The document explains that most people who disagree “will grow to be accepting over time and that it is not your responsibility to change the few who will never open their minds.” The document then tells people who are coming out to help others educate themselves on the issue by suggesting “books, websites, or local groups (such as PFLAG).” The document additionally provides 10 tips to people on the receiving end of someone coming out. These tips include it being “your problem” to deal with and not the person coming out and being an “advocate.” The following are provided as tips:

  • It takes a lot of courage for someone to come out to you-listen to all they have to say without interrupting, judging, tuning out or buying into stereotypes about LGBT people.
  • Tell them how pleased you are that they trusted you enough to share something so personal and congratulate them on the bravery it took to be so honest.
  • Let them know that you feel the same way about them as you always have and that nothing has changed (except that you can be even closer than before).
  • Ask questions and show that you are interested in learning about their feelings and experiences. Be respectful and stay away from personal issues (sex, HIV, etc.) unless they let you know it’s okay.
  • If you are feeling uncomfortable or upset, be honest. Let them know you may need some time to process everything, but acknowledge that it is your problem to work out and not their responsibility.
  • Remember that you cannot and should not try to change them-you have an opportunity here to support, not to reform them.
  • Ask what you can do to support them or what they need from you right now.
  • Follow up. The coming out conversation should be the first of many. Continue to check in and ask questions over time.
  • Be open to socializing with their new friends and in a variety of settings, both LGBT and straight. Let them know that they don’t have to compartmentalize their lives.
  • Be an advocate. Read up on LGBT issues, wear an LGBT-friendly button or sticker, join a Gay/Straight Alliance (GSA) or other LGBT group, and confront homophobia in as many ways as you can.

On October 10, 2019, the school district adopted a new policy titled “Students Who Are Transgender and Students Nonconforming to Gender Role Stereotypes.” The policy states that “the District prohibits all forms of discrimination, harassment or bullying against any student who is transgender or any student who does not conform to gender stereotypes including a student’s actual or perceived gender transgender status or gender nonconformity.” The policy also mandates that teachers use the preferred pronouns of students by stating: “Upon being informed that a student intends to regularly use a particular name and/or prefers to be addressed using particular pronouns that correspond to the student’s gender identity, school personnel are expected to respect that decision.”
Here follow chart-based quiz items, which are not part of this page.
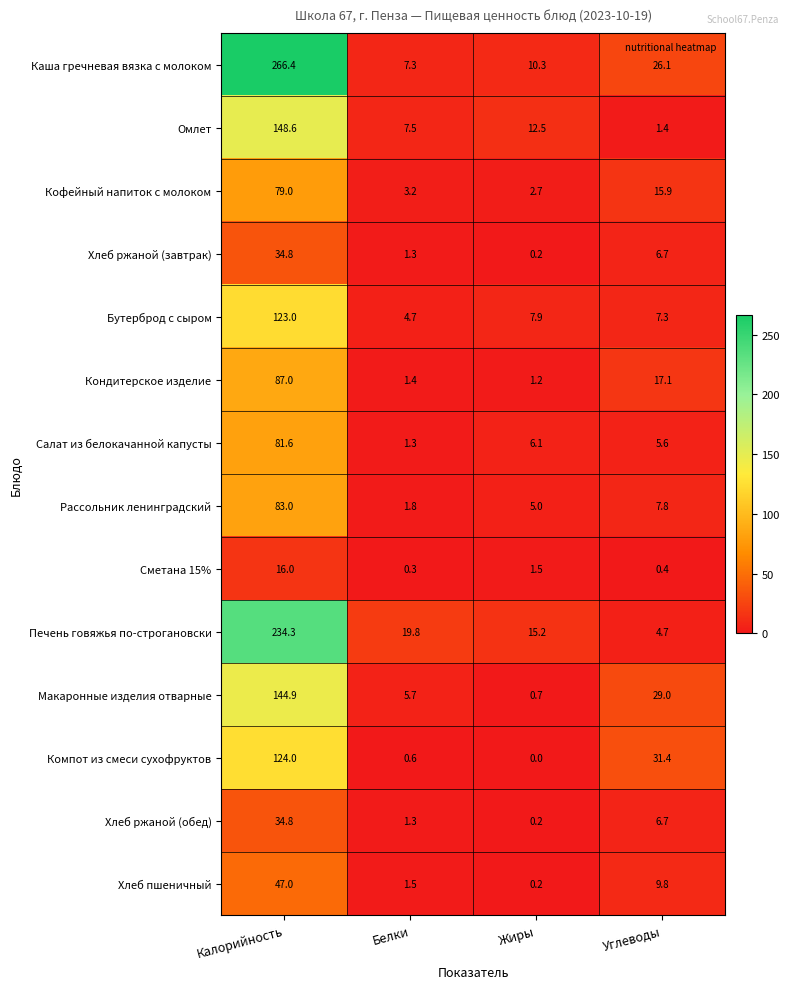

Rank the categories by Каша гречневая вязка с молоком value from highest to lowest.

Калорийность, Углеводы, Жиры, Белки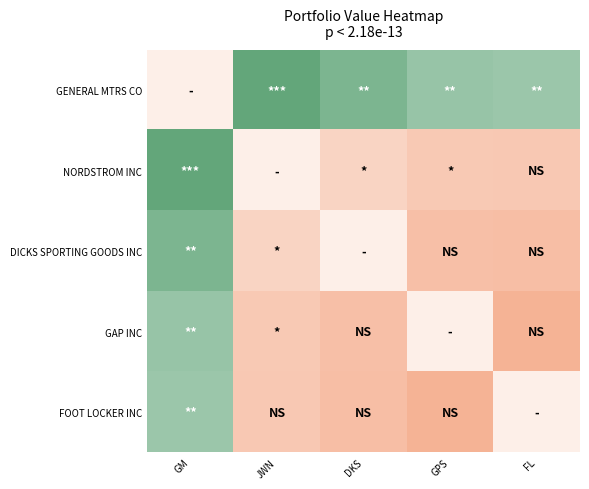

At how many categories does at least one series exceed 1?

5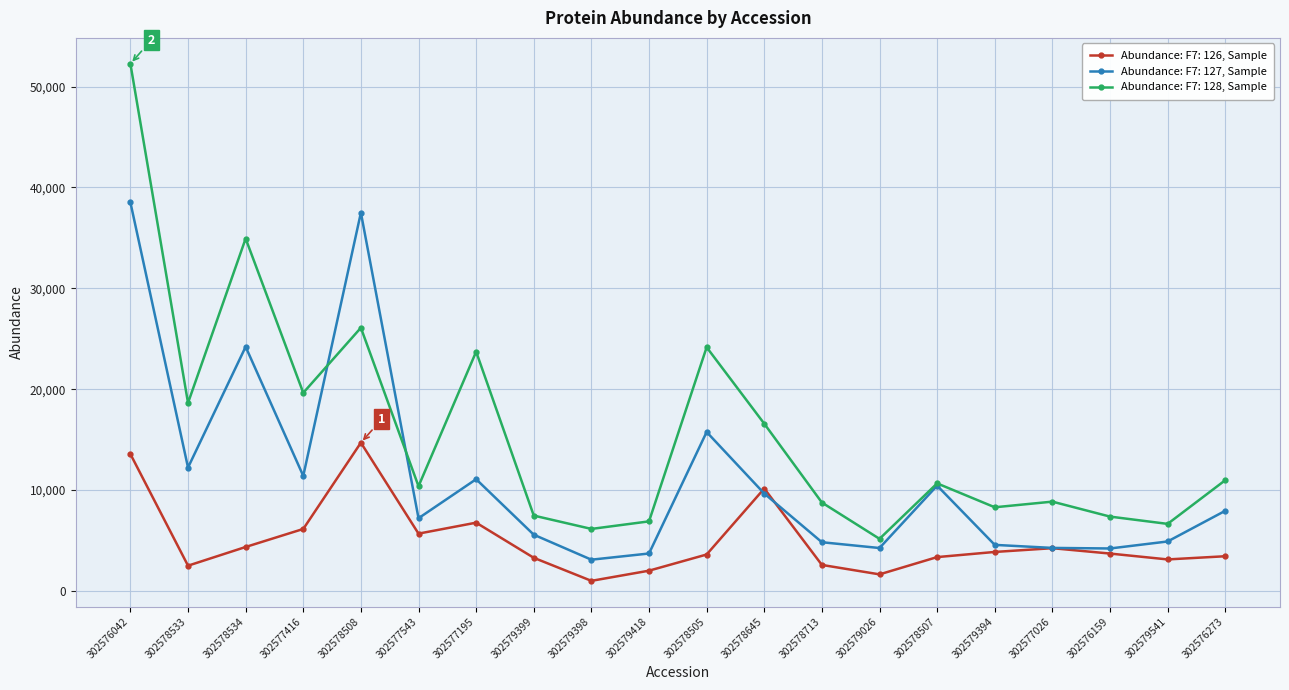

List the series in order of their peak value, highest first.

Abundance: F7: 128, Sample, Abundance: F7: 127, Sample, Abundance: F7: 126, Sample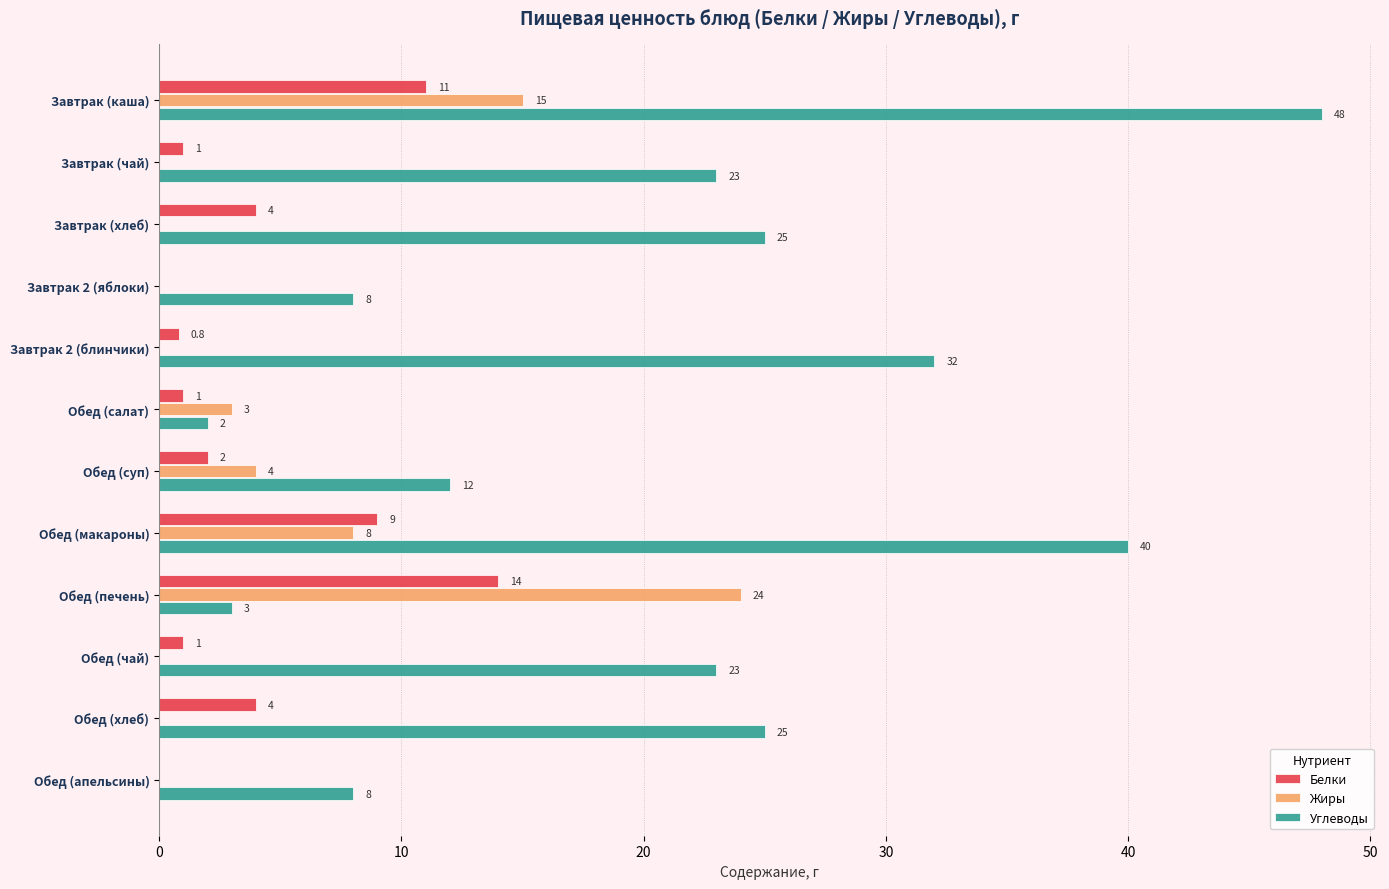

Which series changed the most between Завтрак (хлеб) and Обед (макароны)?

Углеводы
The policy additionally explains that students are allowed to use their preferred restrooms at school. The policy states: “In most cases, a student who is transgender will be permitted to access the men’s/women’s segregated restrooms that correspond to the gender identity that the student consistently asserts at school and in other social environments.” When students want to use locker rooms that conflict with their biological sex, “the request shall be assessed on a case-by-case basis.” Students who identify as transgender will also “be permitted to participate in physical education classes and intramural sports in a manner consistent with the gender identity.”

The school district was involved in creating a report titled “Wauwatosa Youth Risk Behavior Survey 2019 Report” with the Wauwatosa Health Department and Wisconsin Department of Public Instruction. The report is based on a survey given to students from the ninth grade to the twelfth grade in Wauwatosa. The survey reported that 18 percent of this age group in the city identify as a “sexual minority youth.” This means they “identify as LGBT, are not sure of their sexual identity, or have had sexual contact with persons of the same or both sexes.”